Se arrodilla en el piso y comienza a lagrimear
mientras su cuerpo se mueve espasmódicamente y los sollozos le quitan el aire.
Daniel y Silvia se miran asustados sin saber qué hacer. Lua camina lo más
rápido posible hasta donde se encuentra su madre, deja el andador a un costado
y se sienta como puede junto a ella abrazándola, sus hermanos la imitan, todos
tratan de tranquilizarla con palabras cariñosas y promesas de portarse bien. En
un momento Elsa levanta el rostro y mira a Lua sorprendida
- ¿Qué dijiste lu?
- Que no estés triste má, que te queremos
mucho y todo va a estar bien.
- Yo te escuché que me llamabas mi damicela
hija, ¿de dónde sacaste eso? –pregunta Elsa molesta.
- No mamita yo no dije eso, te lo juro –le
responde la niña con ojos asustados.
- Está bien lu, no te asustes, sólo espero que
no estés hurgando entre mis papeles, sabés que no me gusta. Ahora vamos a comer
que se enfría la comida.
Esa noche antes de dormir, Elsa comprueba que
el baúl de su habitación está perfectamente cerrado, saca la pequeña llave de
donde la guarda, lo abre y toma un grupo de cartas envueltas con una cinta
roja. En el sobre puede leerse con una letra prolija: A mi damicela de su
caballero. Elsa sonríe mientras acaricia la tinta y se pregunta si habrá creído
escuchar esas palabras de boca de Lua. Seguramente los recuerdos de hoy me
hicieron imaginarlo o quizás necesitaba oírlas, se dice, ninguno de los niños
sabía que Javier y yo solíamos llamarnos así. Lee algunas de las cartas
mientras llora y sonríe en silencio llenando su corazón de los hermosos
momentos que compartió junto a su amor, descubre asombrada que hace tiempo que
no lo evocaba así.
Lua, mientras tanto, vacía en el baño el
frasco de pastillas de dormir de su madre y las reemplaza por unos analgésicos
que si bien se ven iguales sólo sirven para calmar el dolor de cabeza. Es la
rutina mensual y la hace sin que nadie lo advierta, convencida como en la
primera ocasión, que Elsa no necesita esos medicamentos que lo único que
lograban era que esté zombi durante todo el día y que casi consiguen alejarla
de ellos.
El primer año luego del accidente, Elsa tomaba
varias de esas píldoras a diario, decía que era lo único que la tranquilizaba. Una
noche Lua se despertó de madrugada asustada e inquieta, decidió ir a dormir con
su mamá y al entrar en la habitación la encontró tirada en el piso,
inconsciente. Desesperada llamó una ambulancia e hizo acudir a sus hermanos con
gritos angustiados. Nunca supo si su mamá intentó suicidarse o simplemente se
excedió con las pastillas, no quiso preguntárselo, tenía miedo de la respuesta.

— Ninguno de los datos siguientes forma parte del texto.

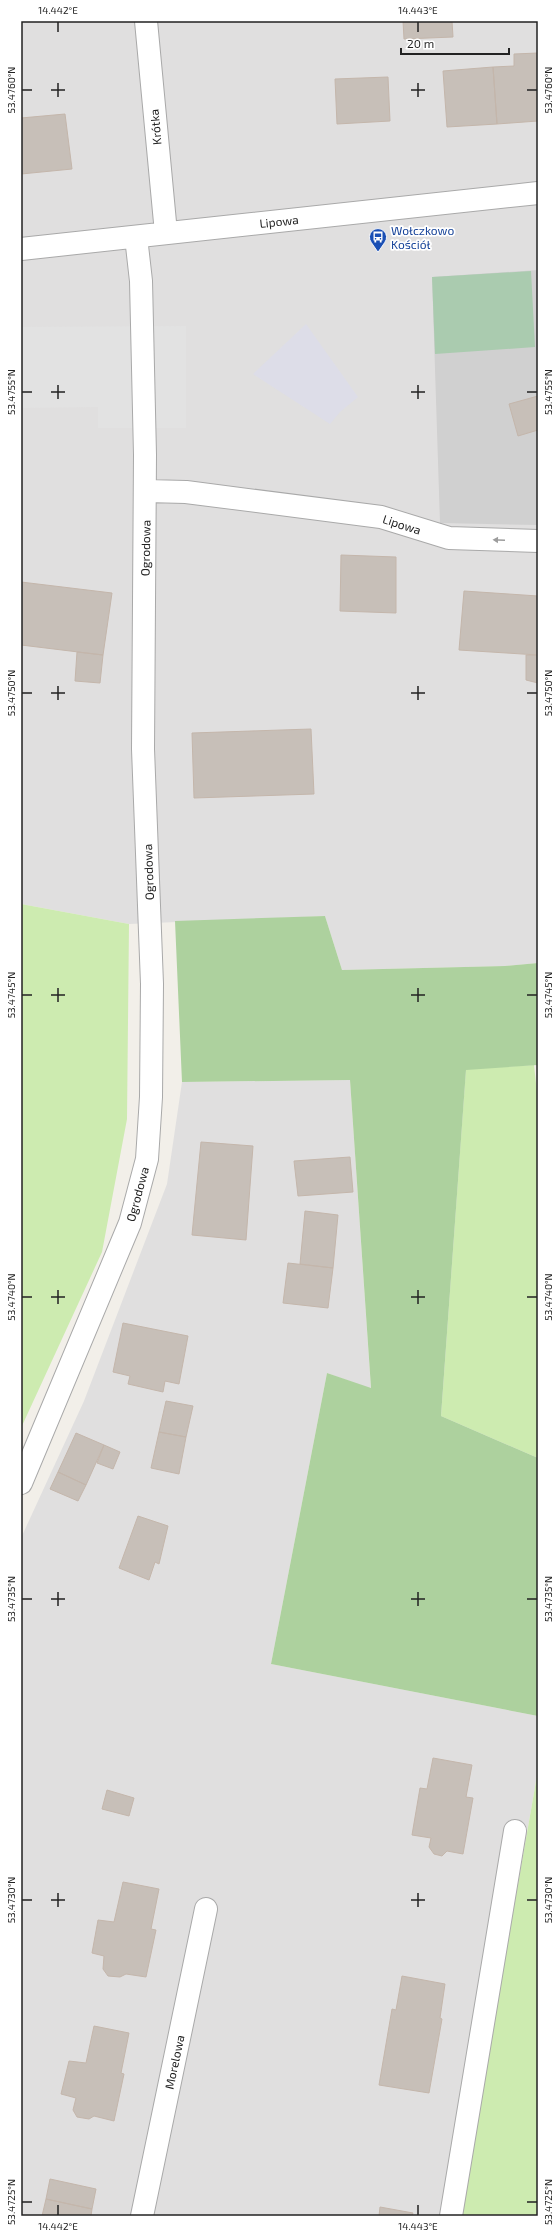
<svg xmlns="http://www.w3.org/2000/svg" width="559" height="2237" viewBox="0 0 559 2237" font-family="'Exo 2',sans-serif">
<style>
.residential{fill:#e0dfdf}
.religious{fill:#d0d0d0}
.grass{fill:#cdebb0}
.forest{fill:#add19e}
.cemetery{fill:#aacbaf}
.parking{fill:#e2e2e2}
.plaza{fill:#dddde8}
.building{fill:#c7bfb8;stroke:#c4b6ab}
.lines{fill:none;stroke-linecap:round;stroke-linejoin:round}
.minor-casing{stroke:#a9a9a9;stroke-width:24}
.minor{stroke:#fff;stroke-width:22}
.oneway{fill:#9c9c9c}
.ticks{fill:none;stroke:#222;stroke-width:1.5}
.labels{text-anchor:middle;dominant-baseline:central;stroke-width:3.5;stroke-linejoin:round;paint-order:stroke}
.street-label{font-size:12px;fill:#222;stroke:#fff}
.transit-label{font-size:12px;fill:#164399;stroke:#fff;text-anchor:start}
.neatline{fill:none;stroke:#222;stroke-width:1.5}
.ticks-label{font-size:10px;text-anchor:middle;fill:#222}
</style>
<rect width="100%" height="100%" fill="#f2efe9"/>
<!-- residential -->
<path class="residential" d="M21 21H538V963L505 966 342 970 325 916 129 924 21 904Z
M350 1080 371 1389 327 1373 271 1664 538 1716V1770L460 2216H21V1538L84 1401 167 1184 182 1082Z"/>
<!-- religious -->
<path class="religious" d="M538 270V525L440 523 432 277Z"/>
<!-- grass -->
<path class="grass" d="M21 904 129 924 127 1119 102 1252 21 1428Z
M534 1065 538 1101V1458L441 1416 466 1069Z
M538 1770V2216H460Z"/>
<!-- forest -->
<path class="forest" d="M325 916 342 970 505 966 538 963V1065L466 1070 441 1416 538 1458V1716L271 1664 327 1373 371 1388 350 1080 182 1082 175 921Z"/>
<!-- cemetery -->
<path class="cemetery" d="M531 271 535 347 435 354 432 277Z"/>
<!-- parking -->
<path class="parking" d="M186 326V428H98V407L21 408V327Z"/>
<!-- plaza -->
<path class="plaza" d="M306 324 358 397 340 412 330 424 253 374Z"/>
<!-- building -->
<path class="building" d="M403 21H452L453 37 404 39Z
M538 53V121L497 124 493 67 514 66V54Z
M493 67 497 124 447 127 443 71Z
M388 77 390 121 337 124 335 79Z
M65 114 72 169 21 174V118Z
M538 396V430L518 436 509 404Z
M341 555 396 557V613L340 611Z
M21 582 112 593 103 655 21 645Z
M464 591 538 596V655L459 650Z
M77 652 103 655 100 683 75 681Z
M526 655H538V683L526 680Z
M311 729 314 794 194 798 192 733Z
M201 1142 253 1146 246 1240 192 1235Z
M350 1157 353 1192 298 1196 294 1161Z
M305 1211 338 1215 333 1268 300 1264Z
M288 1263 333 1268 328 1308 283 1303Z
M123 1323 188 1336 179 1384 165 1381 163 1392 128 1384 130 1376 113 1372Z
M166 1401 193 1406 186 1437 159 1432Z
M159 1432 186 1437 179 1474 151 1468Z
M76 1433 104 1445 86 1485 58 1472Z
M104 1445 120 1452 113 1469 97 1463Z
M58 1472 86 1485 78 1501 50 1489Z
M138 1516 168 1526 159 1564 155 1562 149 1580 119 1568Z
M433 1758 472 1765 466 1797 473 1798 463 1854 447 1851 442 1856 434 1854 429 1847 431 1838 412 1835 420 1788 427 1789Z
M107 1790 134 1798 129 1816 102 1809Z
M123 1882 159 1889 151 1929 156 1930 146 1977 126 1974 120 1977 108 1976 103 1969 104 1956 92 1953 98 1920 114 1922Z
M402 1976 445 1984 440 2018 442 2019 429 2093 379 2085 392 2009 396 2010Z
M94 2026 129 2033 121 2073 124 2074 114 2121 94 2116 89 2119 77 2117 73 2110 76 2098 61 2094 69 2061 86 2063Z
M50 2179 96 2189 92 2209 46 2199Z
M46 2199 92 2209 91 2216H42Z
M380 2207 413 2213 412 2216H379Z"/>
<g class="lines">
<!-- minor casing -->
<g class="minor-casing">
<path id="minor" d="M146 21 166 233
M21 249 538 193
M146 491 186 492 381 517 449 538 538 541
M21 1483 130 1223 147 1159 151 1097 152 984 143 749 145 455 141 281 136 237
M142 2216 206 1909
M451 2216 515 1831"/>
</g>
<!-- minor -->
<use href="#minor" class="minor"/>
</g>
<!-- one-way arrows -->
<defs><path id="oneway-solid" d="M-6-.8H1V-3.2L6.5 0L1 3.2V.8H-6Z"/></defs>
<use class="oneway" href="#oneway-solid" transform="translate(499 540) rotate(-178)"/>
<!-- ticks -->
<path class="ticks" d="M58 22V32M418 22V32M58 83V97M418 83V97M22 90H32M51 90H65M411 90H425M527 90H537M58 385V399M418 385V399M22 392H32M51 392H65M411 392H425M527 392H537M58 686V700M418 686V700M22 693H32M51 693H65M411 693H425M527 693H537M58 988V1002M418 988V1002M22 995H32M51 995H65M411 995H425M527 995H537M58 1290V1304M418 1290V1304M22 1297H32M51 1297H65M411 1297H425M527 1297H537M58 1592V1606M418 1592V1606M22 1599H32M51 1599H65M411 1599H425M527 1599H537M58 1893V1907M418 1893V1907M22 1900H32M51 1900H65M411 1900H425M527 1900H537M22 2202H32M527 2202H537M58 2205V2215M418 2205V2215"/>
<!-- icons -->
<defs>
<g id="bus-pin" transform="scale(0.9)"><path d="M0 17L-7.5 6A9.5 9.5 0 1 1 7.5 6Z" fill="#1a4fb4" stroke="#fff"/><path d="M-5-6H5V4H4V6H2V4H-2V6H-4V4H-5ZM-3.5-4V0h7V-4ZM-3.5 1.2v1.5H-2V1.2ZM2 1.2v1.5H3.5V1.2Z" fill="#fff"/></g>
</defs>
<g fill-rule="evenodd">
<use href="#bus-pin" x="378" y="237"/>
</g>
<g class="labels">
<!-- street labels -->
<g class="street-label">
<text transform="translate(155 127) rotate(-95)">Krótka</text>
<text transform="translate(279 221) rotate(-6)">Lipowa</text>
<text transform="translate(402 524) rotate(18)">Lipowa</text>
<text transform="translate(145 548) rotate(-89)">Ogrodowa</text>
<text transform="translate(148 872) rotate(-92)">Ogrodowa</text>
<text transform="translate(137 1194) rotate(-75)">Ogrodowa</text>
<text transform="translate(174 2062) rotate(-78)">Morelowa</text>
</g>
<!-- transit labels -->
<g class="transit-label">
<text x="391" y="230">Wołczkowo<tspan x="391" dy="14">Kościół</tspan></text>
</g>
</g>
<!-- border -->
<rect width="559" height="2237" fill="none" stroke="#ffffff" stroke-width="44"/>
<!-- scale -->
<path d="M401 48v6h108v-6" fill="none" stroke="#222222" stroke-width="2"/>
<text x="407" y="48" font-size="12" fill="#222222" stroke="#ffffff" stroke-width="3" paint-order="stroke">20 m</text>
<rect x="22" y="22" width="515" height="2193" class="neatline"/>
<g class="ticks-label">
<text x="58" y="14">14.442°E</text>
<text x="418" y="14">14.443°E</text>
<text transform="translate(11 90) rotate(-90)" y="4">53.4760°N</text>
<text transform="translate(548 90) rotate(-90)" y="4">53.4760°N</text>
<text transform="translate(11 392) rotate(-90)" y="4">53.4755°N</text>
<text transform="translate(548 392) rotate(-90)" y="4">53.4755°N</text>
<text transform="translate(11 693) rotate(-90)" y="4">53.4750°N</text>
<text transform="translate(548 693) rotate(-90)" y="4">53.4750°N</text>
<text transform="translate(11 995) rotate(-90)" y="4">53.4745°N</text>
<text transform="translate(548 995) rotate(-90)" y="4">53.4745°N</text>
<text transform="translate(11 1297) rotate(-90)" y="4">53.4740°N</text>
<text transform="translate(548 1297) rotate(-90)" y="4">53.4740°N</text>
<text transform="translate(11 1599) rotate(-90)" y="4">53.4735°N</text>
<text transform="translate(548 1599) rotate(-90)" y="4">53.4735°N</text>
<text transform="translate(11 1900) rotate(-90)" y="4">53.4730°N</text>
<text transform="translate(548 1900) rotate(-90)" y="4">53.4730°N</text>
<text transform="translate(11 2202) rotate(-90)" y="4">53.4725°N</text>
<text transform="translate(548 2202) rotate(-90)" y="4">53.4725°N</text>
<text x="58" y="2230">14.442°E</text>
<text x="418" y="2230">14.443°E</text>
</g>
</svg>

A pesar de todo lo vivido o quizás como consecuencia de ello, la niña agradecía
y disfrutaba de cada segundo.
Esa, como cada noche, se acuesta con una
sonrisa en los labios, reviviendo la mirada de papá fija sobre la suya,
vaciándose dentro de ella y sus labios diciendo sus últimas palabras: no tengas
miedo lu, va a estar todo bien, yo siempre voy a estar señalándote el camino,
nunca voy a dejarlos solos. Esos recuerdos se entremezclan con otros lejanos
que parecen historias de otra vida, se ve como un hombre joven abrazado a una
mujer, caminando una tarde lluviosa, ambos se refugian luego en un pequeño
alero que no alcanza a cubrirlos, él se quita la campera y la posa en los
hombros de ella, dando calor a un cuerpo que entre risas comienza a tiritar.
Siempre voy a estar junto a vos para cuidarte mi damicela, jura a su amada una
voz que para la joven es inconfundible.
Abrigada entre las colchas siente a su padre como
cada instante, viviendo dentro de ella, dos almas unidas en un solo ser.